#### [Information supplied]
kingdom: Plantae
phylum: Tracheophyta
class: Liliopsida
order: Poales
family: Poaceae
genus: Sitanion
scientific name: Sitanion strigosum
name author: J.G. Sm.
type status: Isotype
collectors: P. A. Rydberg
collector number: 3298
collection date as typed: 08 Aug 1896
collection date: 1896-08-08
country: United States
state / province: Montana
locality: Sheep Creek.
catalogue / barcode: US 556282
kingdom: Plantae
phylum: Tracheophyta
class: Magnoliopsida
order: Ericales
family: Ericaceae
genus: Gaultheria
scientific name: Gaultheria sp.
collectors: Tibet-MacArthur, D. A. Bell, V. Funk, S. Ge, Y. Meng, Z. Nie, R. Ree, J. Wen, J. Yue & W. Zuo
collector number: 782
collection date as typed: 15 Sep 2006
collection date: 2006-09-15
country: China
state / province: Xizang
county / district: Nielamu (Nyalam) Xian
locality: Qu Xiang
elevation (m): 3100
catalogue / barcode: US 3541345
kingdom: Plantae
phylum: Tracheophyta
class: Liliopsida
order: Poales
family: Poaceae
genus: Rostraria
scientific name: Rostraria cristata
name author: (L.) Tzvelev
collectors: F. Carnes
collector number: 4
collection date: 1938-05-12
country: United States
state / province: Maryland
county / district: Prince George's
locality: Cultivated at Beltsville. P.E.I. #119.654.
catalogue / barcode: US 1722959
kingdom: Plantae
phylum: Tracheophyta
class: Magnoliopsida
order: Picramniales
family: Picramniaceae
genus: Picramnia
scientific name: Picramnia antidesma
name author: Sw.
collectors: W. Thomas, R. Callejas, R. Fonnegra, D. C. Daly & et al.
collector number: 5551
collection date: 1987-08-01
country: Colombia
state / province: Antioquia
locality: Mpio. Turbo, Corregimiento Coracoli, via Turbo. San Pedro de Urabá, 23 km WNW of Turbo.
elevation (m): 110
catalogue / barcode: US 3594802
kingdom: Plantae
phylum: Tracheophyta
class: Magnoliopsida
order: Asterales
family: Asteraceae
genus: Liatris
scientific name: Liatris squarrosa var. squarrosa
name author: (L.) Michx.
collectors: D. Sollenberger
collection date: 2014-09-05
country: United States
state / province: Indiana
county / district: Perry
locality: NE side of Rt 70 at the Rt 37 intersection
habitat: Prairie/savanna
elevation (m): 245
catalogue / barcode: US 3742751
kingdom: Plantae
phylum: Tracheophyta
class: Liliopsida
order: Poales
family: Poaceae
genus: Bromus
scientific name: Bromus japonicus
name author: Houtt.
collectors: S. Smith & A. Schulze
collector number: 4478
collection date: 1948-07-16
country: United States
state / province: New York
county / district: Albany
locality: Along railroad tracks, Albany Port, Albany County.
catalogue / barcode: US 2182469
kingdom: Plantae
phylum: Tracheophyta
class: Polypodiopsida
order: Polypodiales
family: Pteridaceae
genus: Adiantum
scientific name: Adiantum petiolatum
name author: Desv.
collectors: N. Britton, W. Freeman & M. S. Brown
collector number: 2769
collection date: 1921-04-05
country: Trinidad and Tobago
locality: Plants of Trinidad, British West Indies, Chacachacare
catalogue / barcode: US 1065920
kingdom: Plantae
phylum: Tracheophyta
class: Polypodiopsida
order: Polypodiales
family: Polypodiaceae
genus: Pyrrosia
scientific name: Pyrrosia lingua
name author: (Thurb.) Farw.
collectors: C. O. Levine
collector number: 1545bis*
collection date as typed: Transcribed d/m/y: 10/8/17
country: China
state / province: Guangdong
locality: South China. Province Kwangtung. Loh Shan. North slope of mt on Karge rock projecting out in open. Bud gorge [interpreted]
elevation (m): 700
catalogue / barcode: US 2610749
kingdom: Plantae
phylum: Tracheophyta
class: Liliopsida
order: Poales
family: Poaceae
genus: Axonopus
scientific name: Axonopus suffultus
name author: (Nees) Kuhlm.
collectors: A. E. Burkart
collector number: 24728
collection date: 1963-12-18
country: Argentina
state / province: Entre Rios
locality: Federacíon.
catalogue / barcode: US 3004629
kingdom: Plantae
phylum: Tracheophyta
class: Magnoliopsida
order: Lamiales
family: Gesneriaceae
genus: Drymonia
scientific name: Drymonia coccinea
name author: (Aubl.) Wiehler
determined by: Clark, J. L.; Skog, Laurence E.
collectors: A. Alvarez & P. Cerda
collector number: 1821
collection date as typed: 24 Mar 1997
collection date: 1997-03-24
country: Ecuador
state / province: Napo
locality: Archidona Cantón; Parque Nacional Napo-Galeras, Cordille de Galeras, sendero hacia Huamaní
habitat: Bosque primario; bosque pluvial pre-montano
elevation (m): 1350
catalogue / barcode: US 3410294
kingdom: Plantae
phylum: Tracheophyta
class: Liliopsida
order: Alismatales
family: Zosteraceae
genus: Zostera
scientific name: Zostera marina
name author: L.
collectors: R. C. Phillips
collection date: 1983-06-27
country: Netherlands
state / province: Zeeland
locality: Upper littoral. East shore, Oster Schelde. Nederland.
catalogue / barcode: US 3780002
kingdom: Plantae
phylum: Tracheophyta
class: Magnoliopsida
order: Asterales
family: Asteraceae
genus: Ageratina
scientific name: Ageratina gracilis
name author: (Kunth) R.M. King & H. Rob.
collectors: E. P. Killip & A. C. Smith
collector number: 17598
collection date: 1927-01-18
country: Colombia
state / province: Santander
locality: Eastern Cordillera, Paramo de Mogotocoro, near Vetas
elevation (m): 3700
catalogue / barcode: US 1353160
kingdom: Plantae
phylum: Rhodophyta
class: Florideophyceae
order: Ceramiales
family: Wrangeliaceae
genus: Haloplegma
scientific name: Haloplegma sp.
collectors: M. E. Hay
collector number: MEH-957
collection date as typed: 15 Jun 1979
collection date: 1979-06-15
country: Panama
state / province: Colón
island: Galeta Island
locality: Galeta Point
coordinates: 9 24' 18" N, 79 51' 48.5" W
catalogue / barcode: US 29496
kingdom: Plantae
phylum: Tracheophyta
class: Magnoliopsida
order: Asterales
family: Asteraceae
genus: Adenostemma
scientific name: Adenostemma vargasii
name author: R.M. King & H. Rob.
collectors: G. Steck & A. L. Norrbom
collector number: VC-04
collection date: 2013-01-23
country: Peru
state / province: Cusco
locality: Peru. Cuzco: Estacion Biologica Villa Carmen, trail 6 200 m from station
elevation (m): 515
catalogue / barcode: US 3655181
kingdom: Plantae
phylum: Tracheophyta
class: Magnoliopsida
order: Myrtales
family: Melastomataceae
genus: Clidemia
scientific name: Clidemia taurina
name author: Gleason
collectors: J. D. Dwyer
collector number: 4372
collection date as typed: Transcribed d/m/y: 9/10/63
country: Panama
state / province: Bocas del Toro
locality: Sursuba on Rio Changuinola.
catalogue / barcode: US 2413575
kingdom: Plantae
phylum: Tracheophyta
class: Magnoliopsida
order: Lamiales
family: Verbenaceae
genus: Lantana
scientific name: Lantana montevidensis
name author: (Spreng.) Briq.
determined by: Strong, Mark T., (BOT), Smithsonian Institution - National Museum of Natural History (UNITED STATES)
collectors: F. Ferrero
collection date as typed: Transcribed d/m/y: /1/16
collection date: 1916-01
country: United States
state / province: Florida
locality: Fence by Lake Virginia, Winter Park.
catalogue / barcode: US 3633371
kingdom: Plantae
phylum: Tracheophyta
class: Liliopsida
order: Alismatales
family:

#### [Written problem]
Turn every one of the rows above into a numbered list, leaving out any blank lines.

#### [Final result]
1. kingdom: Plantae
2. phylum: Tracheophyta
3. class: Liliopsida
4. order: Poales
5. family: Poaceae
6. genus: Sitanion
7. scientific name: Sitanion strigosum
8. name author: J.G. Sm.
9. type status: Isotype
10. collectors: P. A. Rydberg
11. collector number: 3298
12. collection date as typed: 08 Aug 1896
13. collection date: 1896-08-08
14. country: United States
15. state / province: Montana
16. locality: Sheep Creek.
17. catalogue / barcode: US 556282
18. kingdom: Plantae
19. phylum: Tracheophyta
20. class: Magnoliopsida
21. order: Ericales
22. family: Ericaceae
23. genus: Gaultheria
24. scientific name: Gaultheria sp.
25. collectors: Tibet-MacArthur, D. A. Bell, V. Funk, S. Ge, Y. Meng, Z. Nie, R. Ree, J. Wen, J. Yue & W. Zuo
26. collector number: 782
27. collection date as typed: 15 Sep 2006
28. collection date: 2006-09-15
29. country: China
30. state / province: Xizang
31. county / district: Nielamu (Nyalam) Xian
32. locality: Qu Xiang
33. elevation (m): 3100
34. catalogue / barcode: US 3541345
35. kingdom: Plantae
36. phylum: Tracheophyta
37. class: Liliopsida
38. order: Poales
39. family: Poaceae
40. genus: Rostraria
41. scientific name: Rostraria cristata
42. name author: (L.) Tzvelev
43. collectors: F. Carnes
44. collector number: 4
45. collection date: 1938-05-12
46. country: United States
47. state / province: Maryland
48. county / district: Prince George's
49. locality: Cultivated at Beltsville. P.E.I. #119.654.
50. catalogue / barcode: US 1722959
51. kingdom: Plantae
52. phylum: Tracheophyta
53. class: Magnoliopsida
54. order: Picramniales
55. family: Picramniaceae
56. genus: Picramnia
57. scientific name: Picramnia antidesma
58. name author: Sw.
59. collectors: W. Thomas, R. Callejas, R. Fonnegra, D. C. Daly & et al.
60. collector number: 5551
61. collection date: 1987-08-01
62. country: Colombia
63. state / province: Antioquia
64. locality: Mpio. Turbo, Corregimiento Coracoli, via Turbo. San Pedro de Urabá, 23 km WNW of Turbo.
65. elevation (m): 110
66. catalogue / barcode: US 3594802
67. kingdom: Plantae
68. phylum: Tracheophyta
69. class: Magnoliopsida
70. order: Asterales
71. family: Asteraceae
72. genus: Liatris
73. scientific name: Liatris squarrosa var. squarrosa
74. name author: (L.) Michx.
75. collectors: D. Sollenberger
76. collection date: 2014-09-05
77. country: United States
78. state / province: Indiana
79. county / district: Perry
80. locality: NE side of Rt 70 at the Rt 37 intersection
81. habitat: Prairie/savanna
82. elevation (m): 245
83. catalogue / barcode: US 3742751
84. kingdom: Plantae
85. phylum: Tracheophyta
86. class: Liliopsida
87. order: Poales
88. family: Poaceae
89. genus: Bromus
90. scientific name: Bromus japonicus
91. name author: Houtt.
92. collectors: S. Smith & A. Schulze
93. collector number: 4478
94. collection date: 1948-07-16
95. country: United States
96. state / province: New York
97. county / district: Albany
98. locality: Along railroad tracks, Albany Port, Albany County.
99. catalogue / barcode: US 2182469
100. kingdom: Plantae
101. phylum: Tracheophyta
102. class: Polypodiopsida
103. order: Polypodiales
104. family: Pteridaceae
105. genus: Adiantum
106. scientific name: Adiantum petiolatum
107. name author: Desv.
108. collectors: N. Britton, W. Freeman & M. S. Brown
109. collector number: 2769
110. collection date: 1921-04-05
111. country: Trinidad and Tobago
112. locality: Plants of Trinidad, British West Indies, Chacachacare
113. catalogue / barcode: US 1065920
114. kingdom: Plantae
115. phylum: Tracheophyta
116. class: Polypodiopsida
117. order: Polypodiales
118. family: Polypodiaceae
119. genus: Pyrrosia
120. scientific name: Pyrrosia lingua
121. name author: (Thurb.) Farw.
122. collectors: C. O. Levine
123. collector number: 1545bis*
124. collection date as typed: Transcribed d/m/y: 10/8/17
125. country: China
126. state / province: Guangdong
127. locality: South China. Province Kwangtung. Loh Shan. North slope of mt on Karge rock projecting out in open. Bud gorge [interpreted]
128. elevation (m): 700
129. catalogue / barcode: US 2610749
130. kingdom: Plantae
131. phylum: Tracheophyta
132. class: Liliopsida
133. order: Poales
134. family: Poaceae
135. genus: Axonopus
136. scientific name: Axonopus suffultus
137. name author: (Nees) Kuhlm.
138. collectors: A. E. Burkart
139. collector number: 24728
140. collection date: 1963-12-18
141. country: Argentina
142. state / province: Entre Rios
143. locality: Federacíon.
144. catalogue / barcode: US 3004629
145. kingdom: Plantae
146. phylum: Tracheophyta
147. class: Magnoliopsida
148. order: Lamiales
149. family: Gesneriaceae
150. genus: Drymonia
151. scientific name: Drymonia coccinea
152. name author: (Aubl.) Wiehler
153. determined by: Clark, J. L.; Skog, Laurence E.
154. collectors: A. Alvarez & P. Cerda
155. collector number: 1821
156. collection date as typed: 24 Mar 1997
157. collection date: 1997-03-24
158. country: Ecuador
159. state / province: Napo
160. locality: Archidona Cantón; Parque Nacional Napo-Galeras, Cordille de Galeras, sendero hacia Huamaní
161. habitat: Bosque primario; bosque pluvial pre-montano
162. elevation (m): 1350
163. catalogue / barcode: US 3410294
164. kingdom: Plantae
165. phylum: Tracheophyta
166. class: Liliopsida
167. order: Alismatales
168. family: Zosteraceae
169. genus: Zostera
170. scientific name: Zostera marina
171. name author: L.
172. collectors: R. C. Phillips
173. collection date: 1983-06-27
174. country: Netherlands
175. state / province: Zeeland
176. locality: Upper littoral. East shore, Oster Schelde. Nederland.
177. catalogue / barcode: US 3780002
178. kingdom: Plantae
179. phylum: Tracheophyta
180. class: Magnoliopsida
181. order: Asterales
182. family: Asteraceae
183. genus: Ageratina
184. scientific name: Ageratina gracilis
185. name author: (Kunth) R.M. King & H. Rob.
186. collectors: E. P. Killip & A. C. Smith
187. collector number: 17598
188. collection date: 1927-01-18
189. country: Colombia
190. state / province: Santander
191. locality: Eastern Cordillera, Paramo de Mogotocoro, near Vetas
192. elevation (m): 3700
193. catalogue / barcode: US 1353160
194. kingdom: Plantae
195. phylum: Rhodophyta
196. class: Florideophyceae
197. order: Ceramiales
198. family: Wrangeliaceae
199. genus: Haloplegma
200. scientific name: Haloplegma sp.
201. collectors: M. E. Hay
202. collector number: MEH-957
203. collection date as typed: 15 Jun 1979
204. collection date: 1979-06-15
205. country: Panama
206. state / province: Colón
207. island: Galeta Island
208. locality: Galeta Point
209. coordinates: 9 24' 18" N, 79 51' 48.5" W
210. catalogue / barcode: US 29496
211. kingdom: Plantae
212. phylum: Tracheophyta
213. class: Magnoliopsida
214. order: Asterales
215. family: Asteraceae
216. genus: Adenostemma
217. scientific name: Adenostemma vargasii
218. name author: R.M. King & H. Rob.
219. collectors: G. Steck & A. L. Norrbom
220. collector number: VC-04
221. collection date: 2013-01-23
222. country: Peru
223. state / province: Cusco
224. locality: Peru. Cuzco: Estacion Biologica Villa Carmen, trail 6 200 m from station
225. elevation (m): 515
226. catalogue / barcode: US 3655181
227. kingdom: Plantae
228. phylum: Tracheophyta
229. class: Magnoliopsida
230. order: Myrtales
231. family: Melastomataceae
232. genus: Clidemia
233. scientific name: Clidemia taurina
234. name author: Gleason
235. collectors: J. D. Dwyer
236. collector number: 4372
237. collection date as typed: Transcribed d/m/y: 9/10/63
238. country: Panama
239. state / province: Bocas del Toro
240. locality: Sursuba on Rio Changuinola.
241. catalogue / barcode: US 2413575
242. kingdom: Plantae
243. phylum: Tracheophyta
244. class: Magnoliopsida
245. order: Lamiales
246. family: Verbenaceae
247. genus: Lantana
248. scientific name: Lantana montevidensis
249. name author: (Spreng.) Briq.
250. determined by: Strong, Mark T., (BOT), Smithsonian Institution - National Museum of Natural History (UNITED STATES)
251. collectors: F. Ferrero
252. collection date as typed: Transcribed d/m/y: /1/16
253. collection date: 1916-01
254. country: United States
255. state / province: Florida
256. locality: Fence by Lake Virginia, Winter Park.
257. catalogue / barcode: US 3633371
258. kingdom: Plantae
259. phylum: Tracheophyta
260. class: Liliopsida
261. order: Alismatales
262. family:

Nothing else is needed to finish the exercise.